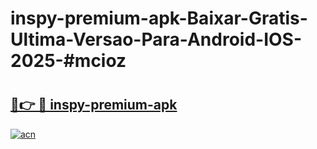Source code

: # inspy-premium-apk-Baixar-Gratis-Ultima-Versao-Para-Android-IOS-2025-#mcioz

# <h2><a href="https://ainizakaria.my?title=inspy-premium-apk&ref=22M">🔗👉 🔴 inspy-premium-apk</a></h2>

[![acn](https://github.com/user-attachments/assets/0f9c940e-d8b0-45ae-aac7-cd30a18b3e1c)](https://ainizakaria.my?title=inspy-premium-apk&ref=22M)

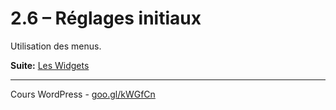 # 2.6 – Réglages initiaux

Utilisation des menus.

**Suite:** [Les Widgets](07-Widgets.md)

******

Cours WordPress - [goo.gl/kWGfCn](https://github.com/ms-studio/cours-WP-fr/)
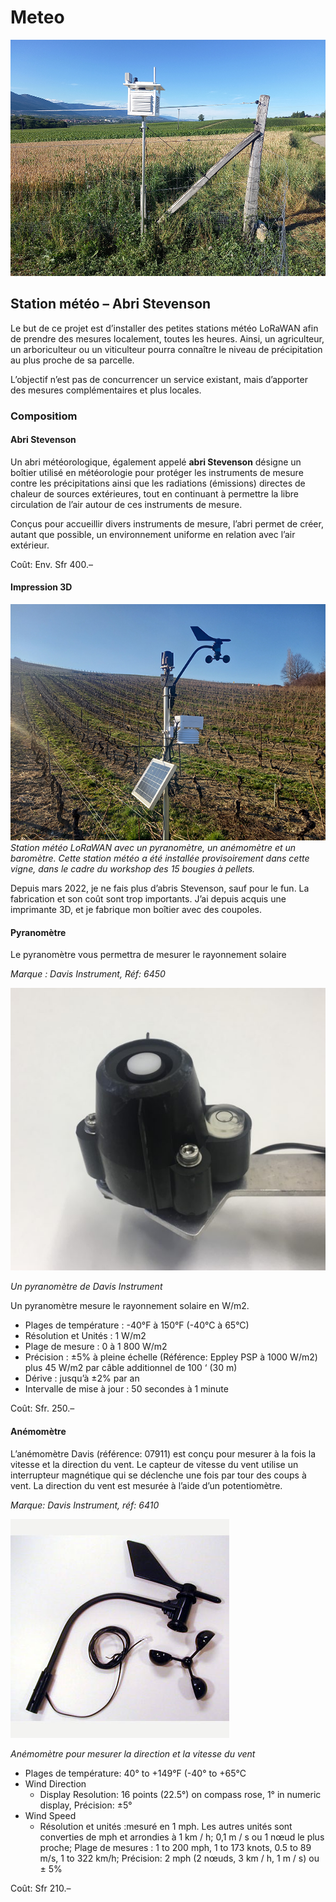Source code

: # Meteo

![Abri Stevenson](Assets/images/stevenson2.jpg "Abri Stevenson")

## Station météo – Abri Stevenson

Le but de ce projet est d’installer des petites stations météo LoRaWAN afin de prendre des mesures localement, toutes les heures. Ainsi, un agriculteur, un arboriculteur ou un viticulteur pourra connaître le niveau de précipitation au plus proche de sa parcelle.

L’objectif n’est pas de concurrencer un service existant, mais d’apporter des mesures complémentaires et plus locales.

### Compositiom

#### Abri Stevenson

Un abri météorologique, également appelé **abri Stevenson** désigne un boîtier utilisé en météorologie pour protéger les instruments de mesure contre les précipitations ainsi que les radiations (émissions) directes de chaleur de sources extérieures, tout en continuant à permettre la libre circulation de l’air autour de ces instruments de mesure.

Conçus pour accueillir divers instruments de mesure, l’abri permet de créer, autant que possible, un environnement uniforme en relation avec l’air extérieur.

Coût: Env. Sfr 400.–

#### Impression 3D

![Station Météo](Assets/images/station-42.jpg "Station Météo")
*Station météo LoRaWAN avec un pyranomètre, un anémomètre et un baromètre. Cette station météo a été installée provisoirement dans cette vigne, dans le cadre du workshop des 15 bougies à pellets.*

Depuis mars 2022, je ne fais plus d’abris Stevenson, sauf pour le fun. La fabrication et son coût sont trop importants. J’ai depuis acquis une imprimante 3D, et je fabrique mon boîtier avec des coupoles.

#### Pyranomètre

Le pyranomètre vous permettra de mesurer le rayonnement solaire

*Marque : Davis Instrument, Réf: 6450*

![Pyranometer](Assets/images/pyranometer.jpg "Pyranomètre")

*Un pyranomètre de Davis Instrument*

Un pyranomètre mesure le rayonnement solaire en W/m2.

 * Plages de température : -40°F à 150°F (-40°C à 65°C)
 * Résolution et Unités : 1 W/m2
 * Plage de mesure : 0 à 1 800 W/m2
 * Précision : ±5% à pleine échelle (Référence: Eppley PSP à 1000 W/m2) plus 45 W/m2 par câble additionnel de 100 ‘ (30 m)
 * Dérive : jusqu’à ±2% par an
 * Intervalle de mise à jour : 50 secondes à 1 minute

Coût: Sfr. 250.–

#### Anémomètre

L’anémomètre Davis (référence: 07911) est conçu pour mesurer à la fois la vitesse et la direction du vent. Le capteur de vitesse du vent utilise un interrupteur magnétique qui se déclenche une fois par tour des coups à vent. La direction du vent est mesurée à l’aide d’un potentiomètre.

*Marque: Davis Instrument, réf: 6410*

![Anemometer](Assets/images/anemometer.jpg "Anemometer")

*Anémomètre pour mesurer la direction et la vitesse du vent*


* Plages de température: 40° to +149°F (-40° to +65°C
* Wind Direction
	* Display Resolution: 16 points (22.5°) on compass rose, 1° in numeric display, Précision: ±5°
* Wind Speed
	* Résolution et unités :mesuré en 1 mph. Les autres unités sont converties de mph et arrondies à 1 km / h; 0,1 m / s ou 1 nœud le plus proche;
        Plage de mesures : 1 to 200 mph, 1 to 173 knots, 0.5 to 89 m/s, 1 to 322 km/h;
        Précision: 2 mph (2 nœuds, 3 km / h, 1 m / s) ou ± 5%

Coût: Sfr 210.–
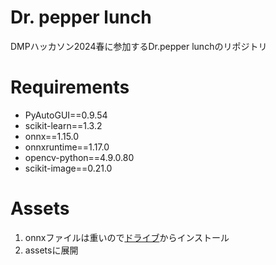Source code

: # Dr. pepper lunch
DMPハッカソン2024春に参加するDr.pepper lunchのリポジトリ



# Requirements
- PyAutoGUI==0.9.54
- scikit-learn==1.3.2
- onnx==1.15.0
- onnxruntime==1.17.0
- opencv-python==4.9.0.80
- scikit-image==0.21.0

# Assets
1. onnxファイルは重いので[ドライブ](https://drive.google.com/drive/folders/1c82yYLxOCuZXW3uOTQI-L1uyshRXOxSS?usp=sharing)からインストール
2. assetsに展開
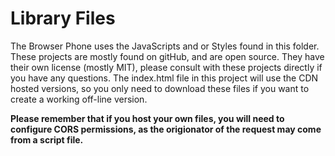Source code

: #  Library Files

The Browser Phone uses the JavaScripts and or Styles found in this folder. These projects are mostly found on gitHub, and are open source. They have their own license (mostly MIT), please consult with these projects directly if you have any questions. The index.html file in this project will use the CDN hosted versions, so you only need to download these files if you want to create a working off-line version.

**Please remember that if you host your own files, you will need to configure CORS permissions, as the origionator of the request may come from a script file.**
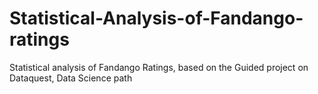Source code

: # Statistical-Analysis-of-Fandango-ratings
Statistical analysis of Fandango Ratings, based on the Guided project on Dataquest, Data Science path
————————
What lines in the data above contain the word "Précision"? Copy them all.

 * Précision : ±5% à pleine échelle (Référence: Eppley PSP à 1000 W/m2) plus 45 W/m2 par câble additionnel de 100 ‘ (30 m)
	* Display Resolution: 16 points (22.5°) on compass rose, 1° in numeric display, Précision: ±5°
        Précision: 2 mph (2 nœuds, 3 km / h, 1 m / s) ou ± 5%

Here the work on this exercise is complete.